SOURCE MATERIAL Block Start

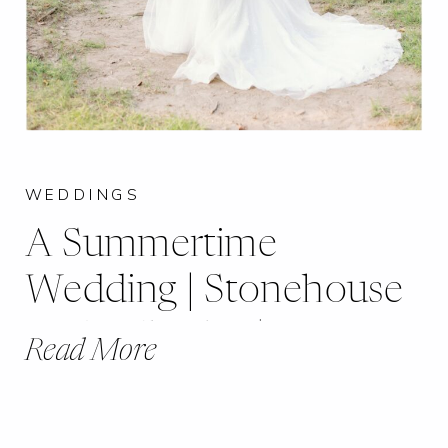
WEDDINGS
A Summertime
Wedding | Stonehouse
of St. Charles | Jessica +
Read More
Matthew |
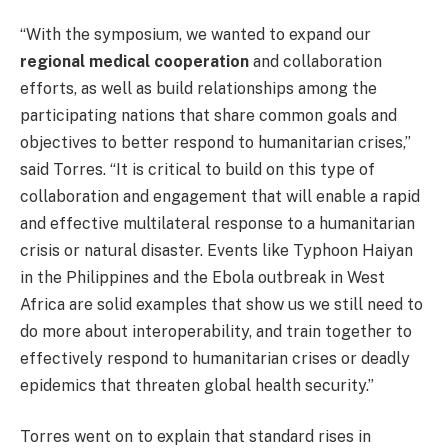
“With the symposium, we wanted to expand our
regional medical cooperation
and collaboration
efforts, as well as build relationships among the
participating nations that share common goals and
objectives to better respond to humanitarian crises,”
said Torres. “It is critical to build on this type of
collaboration and engagement that will enable a rapid
and effective multilateral response to a humanitarian
crisis or natural disaster. Events like Typhoon Haiyan
in the Philippines and the Ebola outbreak in West
Africa are solid examples that show us we still need to
do more about interoperability, and train together to
effectively respond to humanitarian crises or deadly
epidemics that threaten global health security.”
Torres went on to explain that standard rises in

SOURCE MATERIAL Block End

Collect each line of the entries that has the word "crises", copying it in full.

objectives to better respond to humanitarian crises,”
effectively respond to humanitarian crises or deadly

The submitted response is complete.